==== Exercise materials

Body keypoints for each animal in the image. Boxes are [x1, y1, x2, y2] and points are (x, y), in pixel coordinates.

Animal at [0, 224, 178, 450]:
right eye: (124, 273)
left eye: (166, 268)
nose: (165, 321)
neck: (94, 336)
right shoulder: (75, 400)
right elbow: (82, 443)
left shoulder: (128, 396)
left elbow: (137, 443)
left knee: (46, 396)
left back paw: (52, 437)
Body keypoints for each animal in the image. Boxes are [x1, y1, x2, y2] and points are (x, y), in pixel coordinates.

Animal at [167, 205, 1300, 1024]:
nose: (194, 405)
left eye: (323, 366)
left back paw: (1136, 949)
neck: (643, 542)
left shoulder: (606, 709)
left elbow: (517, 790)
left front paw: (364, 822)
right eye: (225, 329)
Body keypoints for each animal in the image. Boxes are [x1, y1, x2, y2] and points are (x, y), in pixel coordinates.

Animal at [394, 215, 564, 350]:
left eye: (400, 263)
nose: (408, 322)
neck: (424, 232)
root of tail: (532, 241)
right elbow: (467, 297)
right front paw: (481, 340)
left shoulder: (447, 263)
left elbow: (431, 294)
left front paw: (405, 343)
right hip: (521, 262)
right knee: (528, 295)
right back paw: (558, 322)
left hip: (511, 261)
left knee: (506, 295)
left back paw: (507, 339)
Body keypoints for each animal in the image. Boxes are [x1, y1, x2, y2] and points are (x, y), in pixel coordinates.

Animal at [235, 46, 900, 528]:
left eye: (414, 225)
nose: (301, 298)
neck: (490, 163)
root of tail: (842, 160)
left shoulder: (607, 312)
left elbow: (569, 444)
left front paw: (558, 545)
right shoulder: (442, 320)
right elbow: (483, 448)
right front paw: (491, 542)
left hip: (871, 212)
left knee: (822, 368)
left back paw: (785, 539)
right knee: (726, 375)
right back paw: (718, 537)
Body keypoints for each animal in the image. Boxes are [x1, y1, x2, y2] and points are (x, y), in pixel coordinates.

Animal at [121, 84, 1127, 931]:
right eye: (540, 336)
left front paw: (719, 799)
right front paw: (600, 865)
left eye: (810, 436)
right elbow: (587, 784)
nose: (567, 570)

========

> _What the task requires_: Out of the records above, pull each line containing the word "shoulder".

> _Exercise response_:
right shoulder: (75, 400)
left shoulder: (128, 396)
left shoulder: (606, 709)
left shoulder: (447, 263)
left shoulder: (607, 312)
right shoulder: (442, 320)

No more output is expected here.